RECUEIL - Faire vœu de ferveur : Mélanie Leblanc, "Encrer l'invisible"

Le jaune solaire de la page de couverture va parfaitement à Mélanie Leblanc, dont on connait l'élan joyeux et l'éblouissante vitalité de son œuvre, souvent, et à juste titre, mise en lumière.
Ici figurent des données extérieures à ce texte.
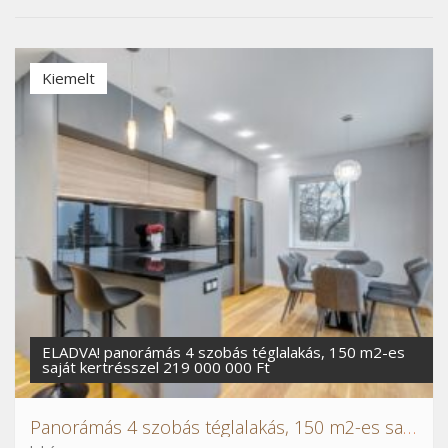
Kiemelt
ELADVA! panorámás 4 szobás téglalakás, 150 m2-es
saját kertrésszel 219 000 000 Ft
Panorámás 4 szobás téglalakás, 150 m2-es saját kertrésszel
"Encrer l'invisible" nous dit déjà presque tout de ce qui anime la poétesse dans l'écriture. Ce verbe à l’infinitif n’est pas anodin car il introduit d'emblée une action, un mouvement, un « faire poétique » (poïésis). Celui-ci désigne à la fois l'acte, ou plutôt le geste d'écrire lui-même par son matériau et sa matière (« encrer ») et, par l'homonymie des syllabes, la tentative de fixer une pensée, une émotion, une trouvaille dans la forme ou dans la langue, pour enraciner peut-être toujours plus profondément la poésie dans le cœur de nos existences.

Il reste à rendre sensible et saisissable au lecteur la poéticité des choses les plus évanescentes, les plus difficilement discernables aussi ("l'invisible") et les plus fugitives. C'est ce à quoi la poétesse s'emploie en tentant de les capter, de les retenir, même un court instant, et de les inscrire simplement, pour nous qui sommes joyeusement embarqués, sur la page.

On pressent que l'activité poétique de Mélanie Leblanc est vitale, quasi incessante et qu'elle s'inscrit pleinement ("Je me sais traversé / Je me sais habité" emprunte-t-elle à Guillevic) dans ce « faire » tourné vers les autres et le monde - un faire commun ("ensemble nous / on va") - qui observe, qui rend compte, qui découvre, qui expérimente, qui multiplie, qui recherche, qui trouve, qui célèbre, qui accueille, qui "en appelle", qui "entend", "sen[t]" et "voi[t]"... En un mot, « un faire » qui est aussi un « oser » dont l'inventivité, sans cesse renouvelée, offre, comme l'envol et les murmurations d'un groupe d'oiseaux, dessiné dans la perspective d'une grande vitre fermée, la parfaite illusion d'une liberté retrouvée et d'une confiance affermie en la vie : "ça va la vie on va".

La première partie du recueil dessine une double ambition émancipatrice, à laquelle Mélanie Leblanc souscrit pleinement. La première est la volonté de se libérer de tout carcan ("je coupe"), des certitudes qui nous habitent et des blocages qui nous renferment ("risquer l'envers de soi"), mais également des formes les plus académiques de la poésie, osant ainsi d'autres tentatives, collaboratives, ludiques ("ma main dans la leur" et "nous relier") et artisanales : "écrire / c'est tisser repriser filer broder / retrouver l'aiguille à coudre [...]". 

La deuxième ambition est celle de la curiosité, et du désir permanent d'apprendre ("enseigne-moi") pour réussir à "écrire" justement, selon un triptyque à la visée programmatique : "écrire comme on tisse" / "écrire comme on fleurit" / "écrire comme on joue". Elle est aussi l'expression d'un désir de liberté visible chez l'autrice à son souffle dont on sent la force, la clairvoyance ("se laisser / traverser / pour / exister") et le mouvement continu et maitrisé, mêlé aux mots et au texte qui se construit. Voici le lecteur presque « coaché », s'adonnant aux mêmes mouvements, aux mêmes exercices de souffle, attentif aux signes de son corps – dont on sait toute l'importance en poésie –, et reconnaissant à la poétesse de ce qu'elle partage de sérénité et de générosité vis-à-vis du monde vivant qui l'entoure. C’est à cette nature (flore, faune et éléments inventoriés) à laquelle elle est intrinsèquement liée qu’elle doit toutes ses sagesses, et peut-être ses plus précieuses richesses : l'amour ouvert sur le monde qui sollicite tous les sens, l'écriture bien sûr, et plus généralement la vie elle-même. S'adressant aux abeilles, elle rappelle ainsi : "Albert l'a dit / sans vous ni fleurs / ni fruits ni vie".

Le lecteur est entièrement conquis par la ferveur communicative de Mélanie Leblanc, pour ne pas dire sa foi en la vie, associée à tout ce qu'elle perçoit d'extraordinaire dans l'alchimie du monde qu'elle ne cesse, de pages en pages, de célébrer, quand bien même celui-ci venait à disparaitre : "et quand la terre sera enfin vide / nous dormirons / paisibles".

David Dielen

Mélanie Leblanc, Encrer l'invisible, Le Castor Astral, Collection « Poche / Poésie », 2023, 162 pages.